Ces dernières années, des bénévoles de la Fédération des communautés ont essayé de jouer les médiateurs entre les Davosiens et les juifs orthodoxes. Par exemple en publiant une brochure destinée à familiariser les hôtes avec les us et coutumes locaux: ne pas se bousculer, ne pas laisser de déchets dans la nature; et au restaurant, chacun devrait également commander quelque chose à table. Mais le directeur de l'office du tourisme, Reto Branschi, aurait mis fin à la collaboration avec la FSCI, «par un maigre courrier», comme le fait remarquer Jonathan Kreutner. Le secrétaire général de la FSCI s'agace que tous les juifs soient mis dans le même sac parce que quelques-uns se comportent mal.
Il voit deux raisons possibles à la récente escalade: l'argent et le ressentiment anti-juif. L'argent, parce que les touristes orthodoxes ont un comportement de consommation atypique. Ils descendent plus souvent dans des appartements de vacances que dans des hôtels. Ils ne soutiennent que peu la gastronomie locale, faute de restaurants qui préparent les repas selon les règles casher. Le ressentiment parce qu'il y a «aussi des gens qui ont ce genre de sentiment envers les juifs», rappelle Jonathan Kreutner. La FSCI a déposé plainte contre l'article sur les excréments paru dans la «Gipfel Zytig», estimant que cette dernière avait «clairement franchi une ligne».
Le commerce local s'est adapté aux juifs
Le commerce local s'est, quant à lui, adapté aux touristes orthodoxes. Les filiales de Spar (ndlr: une chaîne de supermarchés alémaniques) proposent pendant l'été un choix de repas casher. Susanne Pfister, bouchère de Davos, ne propose pas de la viande casher, mais elle développe son offre de poisson en été. «Durant cette période, je réalise certainement 70% du chiffre d'affaires du poisson avec mes clients d'origine juive.» Que pense-t-elle de la dispute actuelle? Susanne Pfister avance un avis nuancé: «Quand il y a trop de monde en même temps, cela pose toujours des problèmes, indépendamment de leur origine.» Elle trouve néanmoins les déclarations du président de l'office du tourisme «pas très intelligentes» et s'inquiète des éventuels dégâts d'image pour Davos.

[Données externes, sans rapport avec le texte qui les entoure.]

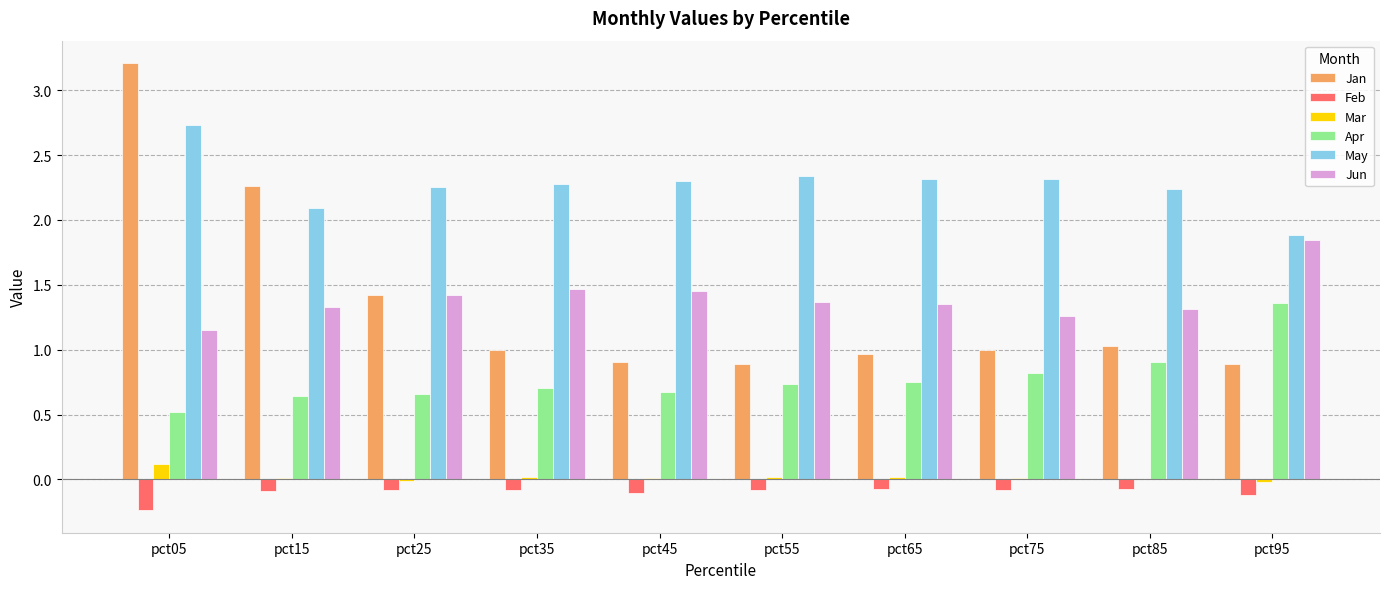

What is the maximum value shown in the chart?

3.2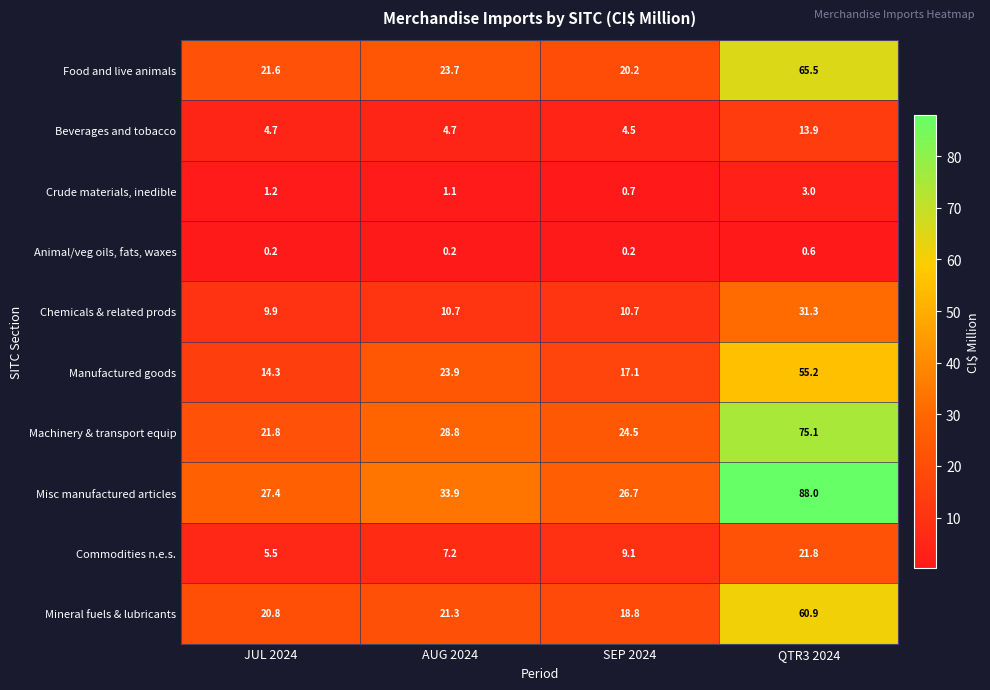

Count the number of categories in the chart.

4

Le chef de caisse des remontées mécaniques, Simon Lutz, met également en avant les deux côtés de la médaille: «Il y a déjà eu des problèmes de déchets par le passé», concède-t-il. Et si l'autre tout le monde ne parle pas anglais, cela ne facilite pas non plus les choses. Mais Simon Lutz estime que seule une minorité de touristes juifs pose problème. Et, de souligner, philosophe: «Il faut simplement communiquer entre nous!»
«Nous, les juifs, nous respectons la loi»
La plupart des touristes juifs ne semblent pas avoir entendu parler de cette dispute. La haute saison est terminée, seuls quelques juifs orthodoxes sont encore visibles dans les rues grisonnes. Joe et Jacob, tous deux trentenaires, sont venus de New York avec leurs familles. «C'est la première fois que nous venons ici, c'est comme un conte de fées!», s'enthousiasme le premier des deux frères. «Nous, les uifs, nous respectons la loi», lâche-t-il à propos des problèmes rencontrés avec certains autochtones, avant de filer pour attraper le téléphérique.
Israël, originaire de Belgique, vit dans la maison «Etania», qui sert depuis 1911 de lieu de guérison pour les juifs orthodoxes espérant être soulagés par l'air des hauteurs. «J'apprécie mon séjour ici», nous dit le quadragénaire. Ce Belge discret n'attribue pas à la religion le fait que certains hôtes juifs soient plus bruyants et plus animés que le «Suisse moyen»: «C'est quelque chose de typiquement israélien.»
Mais les touristes juifs racontent aussi des expériences négatives: une Américaine juive se plaint d'avoir été chassée d'une table de pique-nique. D'autres racontent les regards obliques et le ton peu aimable de certains habitants. Une chose est sûre: les orthodoxes reviendront l'été prochain. Que cela plaise ou non aux habitants de Davos.